--- Estratto del documento ---

Da quando le intelligenze artificiali come ChatGPT e Gemini sono diventate di uso comune tra i giovani anche la scrittura della tesi di Laurea ha subito lo stesso trattamento.

L’idea è semplice: invece di scrivere da soli la tesi molti studenti universitari si affidano alle IA per farla, copiando quello che viene generato dal loro prompt.

Purtroppo chi usa le intelligenze artificiali in questo modo non conosce il rischio reale che si nasconde dietro un testo generato artificialmente: le università controllano sempre le tesi con programmi antiplagio professionali, che identificano facilmente i testi creati con l’aiuto di una IA. Le conseguenze possono essere l’annullamento della tesi o nei casi più gravi a denunce e provvedimenti disciplinari che arrivano anche anni dopo la laurea.

Un esempio concreto è quello dell’Università Telematica Pegaso, che ha avviato controlli retroattivi su tesi di ex-studenti già laureati negli scorsi anni, scoprendo che alcune di queste erano plagiate o scritte con l’IA. Il panico si è presto disseminato tra gli studenti di Pegaso che si sono visti ricevere a casa raccomandate con la richiesta dichiarimenti per plagio accademico.

Il problema non è solo copiare e incollare: anche testi riscritti o riformulati partendo da bozze fatte con l’aiuto dell’IA possono essere segnalati come non autentici o non sufficientemente originali. Ormai i programmi antiplagio sono sempre più evoluti: la tecnologia universitaria batte la tecnologia degli studenti.

--- Elenco delle voci ---

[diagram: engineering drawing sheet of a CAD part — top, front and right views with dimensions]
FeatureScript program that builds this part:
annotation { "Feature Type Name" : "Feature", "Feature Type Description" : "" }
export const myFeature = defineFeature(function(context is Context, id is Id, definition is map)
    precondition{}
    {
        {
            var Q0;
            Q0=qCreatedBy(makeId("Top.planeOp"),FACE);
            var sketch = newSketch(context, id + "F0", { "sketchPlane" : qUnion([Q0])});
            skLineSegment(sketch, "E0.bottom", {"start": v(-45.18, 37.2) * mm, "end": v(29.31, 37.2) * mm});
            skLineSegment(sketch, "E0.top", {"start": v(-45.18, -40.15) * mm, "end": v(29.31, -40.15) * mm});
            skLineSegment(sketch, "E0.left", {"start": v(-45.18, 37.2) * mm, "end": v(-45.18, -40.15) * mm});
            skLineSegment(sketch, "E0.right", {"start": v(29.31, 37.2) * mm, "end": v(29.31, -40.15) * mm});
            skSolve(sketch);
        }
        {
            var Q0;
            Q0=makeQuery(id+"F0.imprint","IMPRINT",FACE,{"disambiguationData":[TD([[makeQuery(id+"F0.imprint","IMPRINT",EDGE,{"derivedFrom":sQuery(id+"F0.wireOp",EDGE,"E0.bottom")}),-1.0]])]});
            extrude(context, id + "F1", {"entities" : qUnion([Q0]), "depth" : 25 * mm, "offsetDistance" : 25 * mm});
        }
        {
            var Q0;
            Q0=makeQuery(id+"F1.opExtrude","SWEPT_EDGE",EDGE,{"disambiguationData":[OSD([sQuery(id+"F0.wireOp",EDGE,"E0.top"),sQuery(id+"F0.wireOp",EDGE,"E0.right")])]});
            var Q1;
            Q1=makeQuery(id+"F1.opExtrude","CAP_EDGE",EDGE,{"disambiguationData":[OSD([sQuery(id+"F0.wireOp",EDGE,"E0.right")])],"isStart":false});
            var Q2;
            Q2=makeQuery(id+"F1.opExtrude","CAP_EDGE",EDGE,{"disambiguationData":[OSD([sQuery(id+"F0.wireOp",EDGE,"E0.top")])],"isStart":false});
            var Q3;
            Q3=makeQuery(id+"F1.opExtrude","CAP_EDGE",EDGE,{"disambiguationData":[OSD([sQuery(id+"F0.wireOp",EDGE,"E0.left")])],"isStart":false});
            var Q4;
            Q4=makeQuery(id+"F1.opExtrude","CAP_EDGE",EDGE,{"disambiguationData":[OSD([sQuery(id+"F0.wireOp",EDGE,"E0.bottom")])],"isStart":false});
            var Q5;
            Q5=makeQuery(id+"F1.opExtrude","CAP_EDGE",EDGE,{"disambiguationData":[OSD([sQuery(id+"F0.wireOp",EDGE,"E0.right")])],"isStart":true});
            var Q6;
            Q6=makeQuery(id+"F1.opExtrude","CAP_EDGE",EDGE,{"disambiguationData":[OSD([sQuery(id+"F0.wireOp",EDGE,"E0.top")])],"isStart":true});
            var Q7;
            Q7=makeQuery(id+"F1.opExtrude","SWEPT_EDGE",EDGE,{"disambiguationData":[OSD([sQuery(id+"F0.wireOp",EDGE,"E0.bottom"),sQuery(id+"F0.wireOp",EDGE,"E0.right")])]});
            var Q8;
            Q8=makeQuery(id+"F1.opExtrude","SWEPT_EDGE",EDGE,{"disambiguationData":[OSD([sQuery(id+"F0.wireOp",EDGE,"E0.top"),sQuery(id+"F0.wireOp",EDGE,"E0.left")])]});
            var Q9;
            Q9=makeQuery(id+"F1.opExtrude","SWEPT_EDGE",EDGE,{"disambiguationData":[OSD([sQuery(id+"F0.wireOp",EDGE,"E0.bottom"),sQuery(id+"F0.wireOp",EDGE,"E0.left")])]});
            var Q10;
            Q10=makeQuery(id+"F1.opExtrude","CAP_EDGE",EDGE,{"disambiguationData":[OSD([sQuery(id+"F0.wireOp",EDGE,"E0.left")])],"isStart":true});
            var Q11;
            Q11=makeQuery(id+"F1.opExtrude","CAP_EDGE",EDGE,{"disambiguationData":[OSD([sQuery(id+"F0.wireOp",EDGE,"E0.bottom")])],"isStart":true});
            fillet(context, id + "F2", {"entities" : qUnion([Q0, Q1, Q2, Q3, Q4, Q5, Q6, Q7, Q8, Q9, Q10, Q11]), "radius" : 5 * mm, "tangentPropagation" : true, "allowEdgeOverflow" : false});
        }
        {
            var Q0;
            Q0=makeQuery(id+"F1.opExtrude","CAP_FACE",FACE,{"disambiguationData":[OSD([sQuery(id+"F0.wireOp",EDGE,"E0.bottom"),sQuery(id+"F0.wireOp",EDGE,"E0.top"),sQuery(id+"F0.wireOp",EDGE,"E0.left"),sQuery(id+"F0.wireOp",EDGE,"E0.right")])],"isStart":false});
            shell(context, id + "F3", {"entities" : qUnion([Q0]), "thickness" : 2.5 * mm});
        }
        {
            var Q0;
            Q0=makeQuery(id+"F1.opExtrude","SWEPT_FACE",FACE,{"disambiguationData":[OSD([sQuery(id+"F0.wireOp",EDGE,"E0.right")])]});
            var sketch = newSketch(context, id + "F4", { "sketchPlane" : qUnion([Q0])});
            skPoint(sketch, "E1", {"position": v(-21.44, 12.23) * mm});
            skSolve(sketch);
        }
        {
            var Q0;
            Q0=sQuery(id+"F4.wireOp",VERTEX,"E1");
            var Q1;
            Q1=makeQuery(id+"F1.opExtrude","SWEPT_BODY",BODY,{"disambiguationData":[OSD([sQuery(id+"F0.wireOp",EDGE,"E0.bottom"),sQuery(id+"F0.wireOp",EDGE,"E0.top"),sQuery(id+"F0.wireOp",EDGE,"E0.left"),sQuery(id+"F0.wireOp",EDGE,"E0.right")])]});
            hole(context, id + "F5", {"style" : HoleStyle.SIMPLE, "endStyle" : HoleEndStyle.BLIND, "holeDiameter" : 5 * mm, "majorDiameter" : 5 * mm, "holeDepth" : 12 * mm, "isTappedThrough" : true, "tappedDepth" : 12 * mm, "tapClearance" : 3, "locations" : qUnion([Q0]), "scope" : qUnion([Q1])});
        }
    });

---

#### Enunciato del problema
Trascriva la parte del testo sulle tesi di laurea scritte con l'IA compresa tra "Da quando le" e "dal loro prompt.", estremi inclusi.

#### Soluzione svolta
Da quando le intelligenze artificiali come ChatGPT e Gemini sono diventate di uso comune tra i giovani anche la scrittura della tesi di Laurea ha subito lo stesso trattamento.

L’idea è semplice: invece di scrivere da soli la tesi molti studenti universitari si affidano alle IA per farla, copiando quello che viene generato dal loro prompt.